Set theory and subspace definition do not add up.

Question

In class today, we talked about vector subspaces.

A subspace $v$ of a vector space $V$ (for this instance, $V$ is $\mathbb R^3$) is a space which all values of $v$ are within $V$, and some vector within $V$ can be added to $v$ to get another specific vector which is contained within $V$, thus every vector in $V$ can be made by summing some multiples of vectors within $v$

Say that $v$ is $\{[1\;0\;0],[0\;1\;0],[0\;0\;1]\}$, the column vectors of $Id_3$.

My professor said that the empty set $\emptyset = \{\}$ is within any set that spans $\mathbb R^3$.

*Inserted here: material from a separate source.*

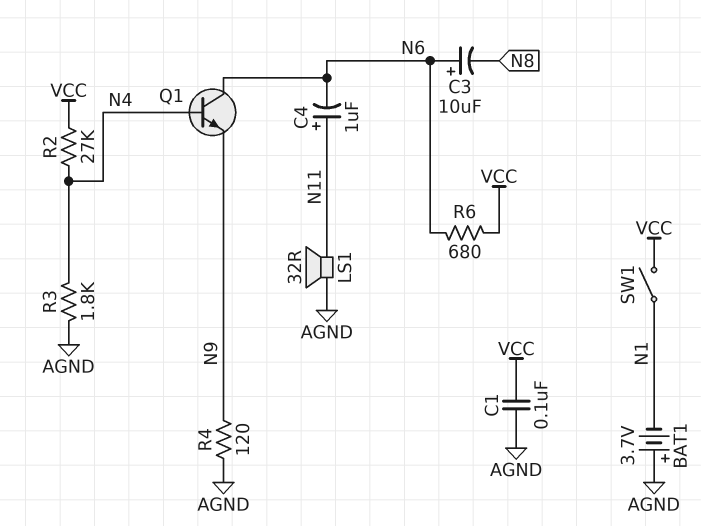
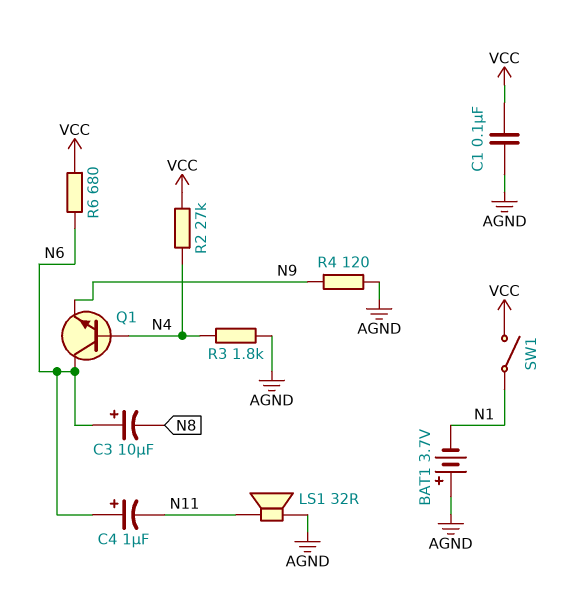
C4: 1uF (plus N11, minus N6) -> 1uF (plus N6, minus N11)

This means that there is a sum of multiplies of the vectors within v that is equal to $\emptyset$, correct? Why or why not?

Answer 1

The empty set is a subset, not a member of every such set. Only if the empty set were a member of the span of a set of vectors would it be a sum of scalar multiples of those vectors. The empty set is not a vector, so it's not a sum of scalar multiples of any vectors.

Answer 2

I think there may have been some missing information in what your professor told you.

From a set theory standpoint, if $U$ is any subspace of a vector space $V$ then $\emptyset \subset U \subseteq V.$ Now, you might wonder what role $\emptyset$ plays in the language of linear algebra.

The trivial subspace $\{0\}$ is a subspace of every vector space, which you can verify axiomatically that it satisfies all of the conditions of a subspace. You might also recognize that $\emptyset$ is a basis for $\{0\}/$ and so $\{0\}$ is a subspace of any vector space because its basis, namely $\emptyset,$ is subset of every basis, for any vector space.